A new TV show, “Mork & Mindy,” starring Williams and Pam Dawber, premiered a few months after Crane’s death. I immediately fell in love with the first episode. Mork (Williams) arrives from a different planet in a business suit worn backwards, giving him the appearance of being a minister to innocent human, Mindy (Dawber), who discovers his extraterrestrial origins and takes him in like a lost puppy. This was the first TV series that I ever watched from beginning to end over four years. I was surprised to learn that his recent TV series, “The Crazy Ones,” got cancelled after one season, which I haven’t seen except for the opening scene of Williams and Dawber being reunited for the first time in 30 years.
My mother committed suicide by breast cancer in 2004. She refused to seek treatment despite knowing that the disease would kill her. My father and I drove up to Boise, Idaho, that summer, to bury her ashes with her parents. He gave me a grand tour of the land. We went up to Lucky Peak Dam, where my paternal grandfather, a carpenter, committed suicide after falling off a roof and injuring his back on a wooden stake (back surgery in the 1950’s was remarkably crude), and, surprisingly, my father explained to me how his father died. I was always under the impression that my grandfather drove off the roadway and tumbled down the earthen dam to crash in a fireball, as some relatives claimed that it was an accident. Not so. My grandfather drove his car down the boat landing at full speed to drown in the reservoir. That’s no accident.

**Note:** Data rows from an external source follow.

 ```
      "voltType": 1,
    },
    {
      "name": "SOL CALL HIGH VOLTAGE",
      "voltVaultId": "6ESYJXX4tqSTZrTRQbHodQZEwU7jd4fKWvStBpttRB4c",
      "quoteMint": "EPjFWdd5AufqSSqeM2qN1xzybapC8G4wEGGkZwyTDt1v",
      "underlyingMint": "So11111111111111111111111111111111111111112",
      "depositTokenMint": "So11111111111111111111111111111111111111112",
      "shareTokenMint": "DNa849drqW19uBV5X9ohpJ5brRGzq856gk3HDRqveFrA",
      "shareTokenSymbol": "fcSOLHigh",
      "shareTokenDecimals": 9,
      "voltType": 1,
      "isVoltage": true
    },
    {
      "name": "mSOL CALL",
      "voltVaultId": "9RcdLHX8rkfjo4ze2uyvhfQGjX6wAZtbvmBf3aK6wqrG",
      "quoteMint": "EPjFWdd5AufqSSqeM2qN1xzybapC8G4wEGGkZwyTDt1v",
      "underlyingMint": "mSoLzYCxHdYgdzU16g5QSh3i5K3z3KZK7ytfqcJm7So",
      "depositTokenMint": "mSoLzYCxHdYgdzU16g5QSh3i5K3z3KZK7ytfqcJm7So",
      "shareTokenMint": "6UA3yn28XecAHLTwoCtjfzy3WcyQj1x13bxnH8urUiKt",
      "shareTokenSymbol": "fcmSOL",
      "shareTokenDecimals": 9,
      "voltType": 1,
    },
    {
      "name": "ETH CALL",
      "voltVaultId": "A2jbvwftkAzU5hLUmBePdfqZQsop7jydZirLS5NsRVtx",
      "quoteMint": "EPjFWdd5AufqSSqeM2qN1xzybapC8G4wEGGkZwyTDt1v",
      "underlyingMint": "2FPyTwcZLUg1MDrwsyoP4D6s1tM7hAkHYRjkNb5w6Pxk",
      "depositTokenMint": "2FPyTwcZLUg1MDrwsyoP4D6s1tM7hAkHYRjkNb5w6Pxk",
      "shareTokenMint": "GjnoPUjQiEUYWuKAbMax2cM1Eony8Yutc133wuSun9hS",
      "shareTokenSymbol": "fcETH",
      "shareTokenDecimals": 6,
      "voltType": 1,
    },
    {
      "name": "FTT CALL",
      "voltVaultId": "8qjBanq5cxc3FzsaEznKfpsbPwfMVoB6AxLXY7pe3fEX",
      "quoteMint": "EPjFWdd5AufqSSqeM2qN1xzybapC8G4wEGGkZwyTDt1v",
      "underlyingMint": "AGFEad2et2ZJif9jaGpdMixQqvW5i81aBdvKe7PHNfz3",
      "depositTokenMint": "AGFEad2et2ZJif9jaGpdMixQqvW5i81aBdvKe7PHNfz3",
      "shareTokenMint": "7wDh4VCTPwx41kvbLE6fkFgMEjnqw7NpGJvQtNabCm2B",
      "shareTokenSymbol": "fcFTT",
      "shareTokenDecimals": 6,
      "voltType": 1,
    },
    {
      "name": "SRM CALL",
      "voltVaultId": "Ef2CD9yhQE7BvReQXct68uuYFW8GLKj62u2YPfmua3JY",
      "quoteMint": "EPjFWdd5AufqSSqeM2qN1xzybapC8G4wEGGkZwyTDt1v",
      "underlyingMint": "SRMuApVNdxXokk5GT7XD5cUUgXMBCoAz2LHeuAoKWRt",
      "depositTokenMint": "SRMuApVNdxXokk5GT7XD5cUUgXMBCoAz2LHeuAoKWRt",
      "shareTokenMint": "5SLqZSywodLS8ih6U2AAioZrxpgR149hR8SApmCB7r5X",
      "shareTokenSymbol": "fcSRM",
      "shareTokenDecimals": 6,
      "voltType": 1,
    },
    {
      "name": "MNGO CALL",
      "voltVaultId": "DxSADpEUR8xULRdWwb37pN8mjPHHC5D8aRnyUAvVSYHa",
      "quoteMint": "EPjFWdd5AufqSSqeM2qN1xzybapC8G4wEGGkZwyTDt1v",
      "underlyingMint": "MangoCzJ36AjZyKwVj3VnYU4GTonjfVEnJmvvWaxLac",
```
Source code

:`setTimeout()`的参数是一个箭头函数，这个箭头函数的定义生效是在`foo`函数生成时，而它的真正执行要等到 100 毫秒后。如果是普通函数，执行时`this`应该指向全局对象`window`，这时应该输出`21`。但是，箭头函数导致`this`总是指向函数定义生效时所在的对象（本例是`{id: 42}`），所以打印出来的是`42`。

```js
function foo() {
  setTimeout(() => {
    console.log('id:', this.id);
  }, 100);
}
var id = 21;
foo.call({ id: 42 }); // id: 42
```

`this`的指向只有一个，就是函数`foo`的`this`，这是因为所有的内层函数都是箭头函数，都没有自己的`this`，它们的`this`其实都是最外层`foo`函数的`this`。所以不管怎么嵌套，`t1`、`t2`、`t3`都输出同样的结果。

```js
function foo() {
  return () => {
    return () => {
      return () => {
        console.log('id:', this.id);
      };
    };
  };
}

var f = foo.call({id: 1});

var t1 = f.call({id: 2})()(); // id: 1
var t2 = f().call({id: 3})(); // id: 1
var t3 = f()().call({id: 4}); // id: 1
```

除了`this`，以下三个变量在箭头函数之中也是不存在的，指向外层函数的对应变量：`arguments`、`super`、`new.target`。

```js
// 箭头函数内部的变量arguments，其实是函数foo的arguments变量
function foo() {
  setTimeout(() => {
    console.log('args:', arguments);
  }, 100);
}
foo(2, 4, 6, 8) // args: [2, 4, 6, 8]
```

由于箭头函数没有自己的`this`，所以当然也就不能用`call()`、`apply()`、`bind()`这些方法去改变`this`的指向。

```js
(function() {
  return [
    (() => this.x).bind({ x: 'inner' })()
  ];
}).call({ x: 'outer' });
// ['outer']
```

I found out about William’s death after I got off work and took my iPhone out of airport mode. An email from the Huffington Post made the announcement. I felt that intense sadness overcoming me as the death of Bob Crane once did, thinking that 63-years-old was too young to die. His picture got plastered on the front page of the Palo Alto Daily the next morning. News that he committed suicide and had early stage Parkinson’s Disease came out over the next several days. The world didn’t lose a talented comedian, but a truly great human being who showed us our humanity.